— Сталин любит детей. Сокращенно — Сталюд, — объяснила Аня-Октябрина.
Митя добавил:
— Тебя теперь так тут зовут. Тут.
— Что за чушь! Сталин — друг детей. А тут что-то возмутительное творится! — рассердился Шурка.
Его новые приятели и ухом не повели.
Митя сказал:
— Я — Ворс, а она — Нинель, — он кивнул на Зою. — Это Ленин, только задом наперед: ленин — нинел.
— Чего-о-о?
— Ты лучше запомни и откликайся, — тихо заметила маленькая Зоя. — А то хуже будет.
— А ну не болтать! — заорала с другого конца столовой Тумба.
Поварихи в серых халатах и колпаках, обняв большие серые кастрюли, из которых валил пар, принялись ходить вдоль столов, шлепая из половника в тарелки серую жижу.
Шурка получил серую оловянную тарелку и оловянную ложку. В тарелку шмякнулась сероватая каша.
— Жри, враг.
Шурка хотел сказать: не буду. Но увидел у своего носа большой веснушчатый кулак. Погрузил ложку в кашу.
— Спасибо скажи, что кормят тебя, врага.
Рядом со стуком брякнулся на стол стакан с буро-серым чаем.
В горле у Шурки сжалось: проглотить эту безвкусную слизь было невозможно.
— Ты делай, как она говорит. А то хуже будет, — шепотом посоветовала Зоя. — Запей.
Шурка с ужасом ждал, как живот скрутит, его вырвет проглоченной кашей-слизью — на стол, на колени, на пол, — и страшная баба опять будет его бить.
Но ничего такого не случилось. В животе потеплело.

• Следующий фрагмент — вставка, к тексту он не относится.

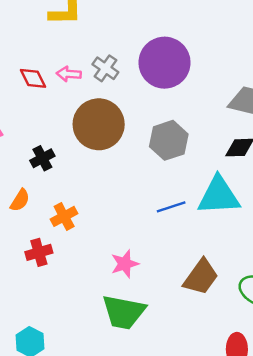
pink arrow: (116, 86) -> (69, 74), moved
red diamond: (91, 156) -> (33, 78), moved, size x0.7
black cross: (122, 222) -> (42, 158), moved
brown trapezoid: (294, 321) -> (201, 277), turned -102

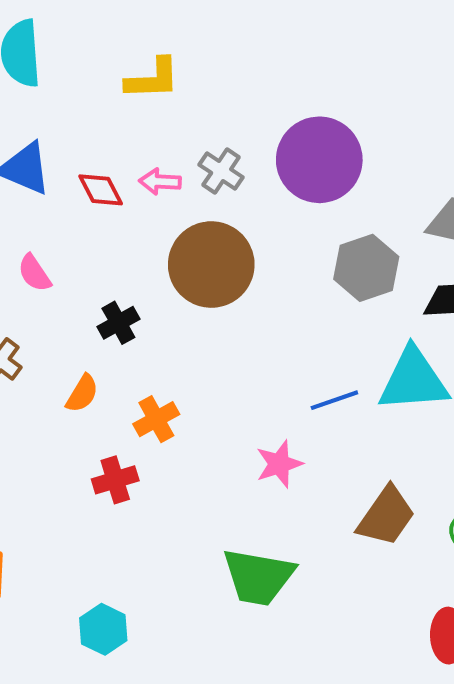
gray hexagon: (169, 140) -> (366, 268), moved
pink star: (125, 264) -> (279, 464), moved

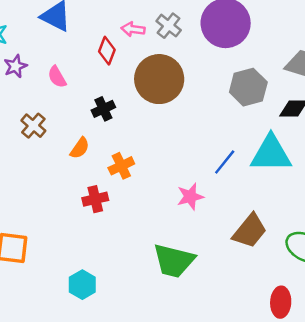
red diamond: (101, 190) -> (107, 51), moved, turned 44
blue line: (334, 400) -> (225, 162), turned -36

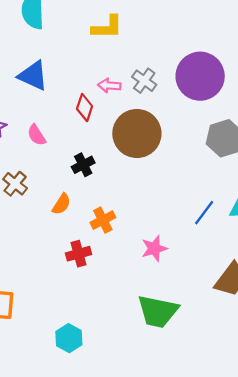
pink star: (190, 197) -> (154, 248), moved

— А где твоя мама? А твоя? Где ваши родители? — шепотом спросил он своих новых друзей.
— У нас нет родителей.
— Так не бывает. У всех есть. Даже у мух.
— Здесь ни у кого нет родителей.
Шурка хотел возразить. Но вдруг почувствовал, что ему уже неинтересно.
И потекли серенькие дни.
После завтрака их отводили в большой зал со стеклянным потолком, откуда лился серый свет. Лошадками стояли швейные машинки.
Машинку Шурка освоил сразу. Нечего там было уметь. Поднял лапку. Вставил два серых квадрата. Прострочил с трех сторон.
Квадраты лежали слева. Направо надо было класть готовые мешки.
Между рядами склоненных над шитьем фигурок прохаживалась Тумба.
— Скажите спасибо, что вас учат полезной профессии, — нудела она.
В руке качалась длинная деревянная линейка. Заметив кривую строчку, Тумба говорила со смаком:
— Вытяни руки.
Взвивалась линейка. Растопыренные пальцы обжигал плоский удар.
Все старались. Старался и Шурка.
Из-под иглы ползла серая мешковина. Машинки тарахтели. Звук отскакивал от голых стен.
В первый день ему казалось, что он не выдержит и часа. У него и на уроках-то начинало чесаться по всему телу от неподвижного сидения за партой. Но тут быстро привык. От трескотни машин, от напряженного вглядывания в прыгающую по строчке иглу голову будто обертывали ватой.